Understand that it can be done. Embark on each task as a champion by having a clear and defined plan. Achieve your task step by step. Do not take on a big task and expect to complete it quickly. Have patience and believe in yourself. Rome was never built in a day. For example, golfers have 18 holes to play, and each shot and hole should be looked at from a strength and area to improve opportunity. Performers should become talkers in the mind to appreciate and become aware of how it can be done.
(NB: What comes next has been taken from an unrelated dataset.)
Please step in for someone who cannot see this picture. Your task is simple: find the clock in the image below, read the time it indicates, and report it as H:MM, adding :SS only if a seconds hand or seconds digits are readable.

Stay in control of the controllable. Maintaining the controllable builds self-confidence because it provides you with a sense of focus and directive. Remember that you can never control what others are thinking/doing but you can control what you are achieving. There are a range of variables within sport that can lead to performers losing sight of the controllable. External factors/influences will only hinder performance and must be beaten. For example, in team games there is no need to get involved with the mind games that sometimes are played in public.
Engage in mental preparation. One should work on engaging their mind onto each task they embark on. Mental preparation can follow many trends like, mindfulness, imagery, reflective thinking, positive self-talk, goal setting, meditation and concentration training amongst others. One should find a strategy that works for them and then use this to provide that inner desire to build confidence. There has been plenty of evidence within elite sport of the use of mental preparation. Mental preparation is useful as it can support the levels of self-confidence required to perform. For example, a gymnast will need to have balance and resilience to perfect routines. By engaging in mental preparation practices the performer can start to use routines to help them relax and perform on the task at hand.
Recall previous success. A mantra that I use is related to distance travelled. Think about previous successes that you have had. What did that feel like? How were your emotions during this time? Further, how confident did that make you feel? Recall is a positive mechanism to enable one to re-build confidence as it associates with belief. One just needs to look at body language during competition of teams in winning positions against those in losing positions. These positions are good experiences that can be used when required.
Be constructive in own self-evaluation. Through self-evaluation one can become more effective at building self-confidence. Building your own level of evaluation will enable you to become critical. But it also enables you to build on this critique to create higher levels of confidence. Alex Ferguson suggested that he learnt more from defeat than success. This is true of most successful performers as they use defeat/backward steps/rejection to fuel the fire to comeback stronger.
Reflect positively following performances. There is no doubt that the more you reflect the better you become at practice/competition. Reflective practice relates to becoming aware of your strengths and identifying areas that you can improve. Therefore, logically the more you reflect the higher chance you will increase your self-confidence levels. For example, performers should use training and competition settings to reflect robustly.
Continuously set short-term goals. Most performers suffer from low self-confidence because they allow the issue(s) to prolong and as a consequence fail to deal with problems head on. To overcome these issues, set short-term goals that will enable the flow of confidence (no matter how small) to start. Through constantly achieving your short-term goals you will build your levels of self-confidence like a snowball growing bigger. Short-term goals should be related to processes that can be achieved.
Respect yourself and don’t be too harsh on own performances. Life is about trial and error. Performers should learn from the many challenges that they face. However, performers must not be too harsh and should take regular breaks when needed. Performers should eat well and sleep well. Performers should respect mind and body. It is through respect that performers can learn to rebuild confidence.
Focus leads to natural confidence. When focused there is no doubt that body language is good. Therefore, performers should develop focus through appreciating what is required and build this through application. Performers should address concerns and tackle any issues early. Confidence building is about remaining resilient in the face of pressure.